Özellikle obeziteyle birlikte aşırı yeme davranışlarının sıklıkla gözlendiğini ifade eden Dr. Öztürk, bu durumun yemek yeme alışkanlığının bir tür bağımlılığa dönüşebileceği sorularını gündeme getirdi.

AŞERME VE KONTROLSÜZ TÜKETİM: BAĞIMLILIK BELİRTİLERİ

Dr.öğr. Üyesi̇ Hali̇l İbrahi̇m Öztürk

Yeme bağımlılığıyla ilişkili araştırmalara değinen Dr. Öztürk, aşırı yeme davranışının temel ölçütleri olarak kabul edilen aşerme, kontrol kaybı ve tolerans gelişimi süreçlerinin birçok çalışmada gözlemlendiğini vurguladı. Özellikle basit karbonhidratlar ve yağların beyinde bağımlılık yapan maddelere benzer şekilde etki göstermesinin yeme bağımlılığı kavramını desteklediğini belirtti.

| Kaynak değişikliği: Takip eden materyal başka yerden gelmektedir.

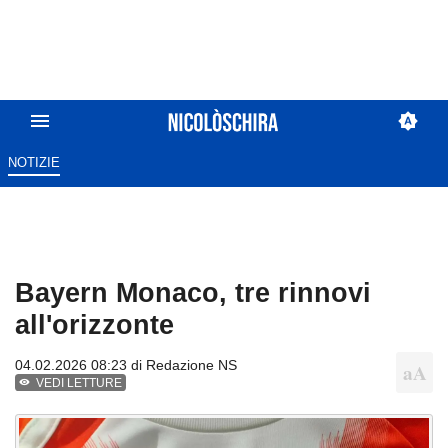
NOTIZIE
Bayern Monaco, tre rinnovi
all'orizzonte
04.02.2026 08:23 di
Redazione NS
VEDI LETTURE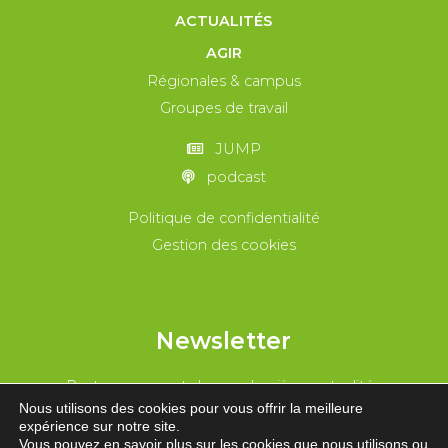
ACTUALITÉS
AGIR
Régionales & campus
Groupes de travail
JUMP
podcast
Politique de confidentialité
Gestion des cookies
Newsletter
Reste au courant de nos dernières actualités
Nous utilisons des cookies pour vous offrir la meilleure
expérience sur notre site.
REJOINS-NOUS !
Vous pouvez en savoir plus sur les cookies que nous utilisons ou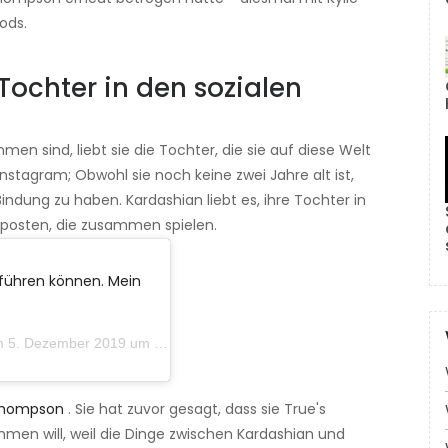
ods.
 Tochter in den sozialen
 sind, liebt sie die Tochter, die sie auf diese Welt
stagram; Obwohl sie noch keine zwei Jahre alt ist,
ndung zu haben. Kardashian liebt es, ihre Tochter in
u posten, die zusammen spielen.
 führen können. Mein
zember 2019 um 14:57 Uhr PST
 Thompson
. Sie hat zuvor gesagt, dass sie True's
men will, weil die Dinge zwischen Kardashian und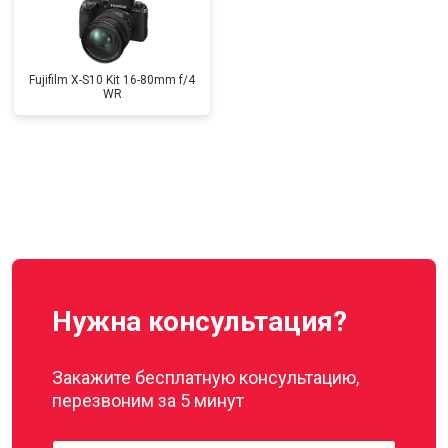
Fujifilm X-S10 Kit 16-80mm f/4
WR
Нужна консультация?
Закажите бесплатную консультацию,
перезвоним за 5 минут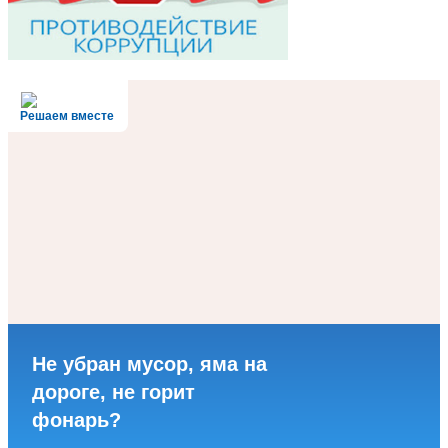
Решаем вместе
Не убран мусор, яма на
дороге, не горит
фонарь?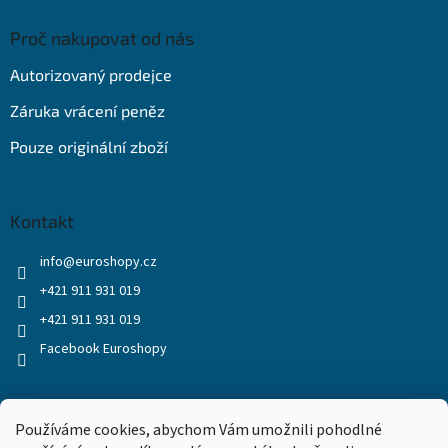
Proč nakupovat od nás
Autorizovaný prodejce
Záruka vrácení peněz
Pouze originální zboží
Kontakt
info
@
euroshopy.cz
+421 911 931 019
+421 911 931 019
Facebook Euroshopy
Přijímáme online platby
Používáme cookies, abychom Vám umožnili pohodlné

AŞIRI İŞLENMİŞ GIDALARIN ROLÜ

Dr. Öztürk'e göre, işlenmiş gıdaların içerdiği "aşırı lezzet" hissi, basit karbonhidratların hızlı şekilde kan şekerini yükseltmesi ve beyinde ödül merkezlerini uyararak bağımlılık için uygun bir zemin oluşturması, yeme bağımlılığının gelişiminde etkili olmaktadır.

DUYGUSAL YEME VE SAĞLIK RİSKLERİ

Dr. Öztürk, yemek yemenin sadece yaşam için zorunlu bir ihtiyaç olmadığını, aynı zamanda bazı kişilerde olumsuz duygularla baş etme mekanizması olarak kullanılabildiğini belirtti. Bu durumun duygusal yeme olarak adlandırıldığını ve çeşitli sağlık sorunlarına yol açabileceğini ifade etti. Özellikle fazla kilo, kalp-damar hastalıkları ve şeker hastalığının bu durumla ilişkilendirildiğini aktardı.

TEDAVİ YAKLAŞIMLARI

Yeme bağımlılığının tedavisine ilişkin Dr. Öztürk, obezite veya aşırı yeme bozukluğu gibi durumların tedavisinden ayrılmadığını belirtti. Tedavide kişiye özgü, bütüncül yaklaşımların daha iyi sonuçlar verdiğini ifade etti ve psikoterapi, ilaç tedavisi ve psikososyal müdahaleler gibi çeşitli yöntemlerin kullanılabileceğini aktardı.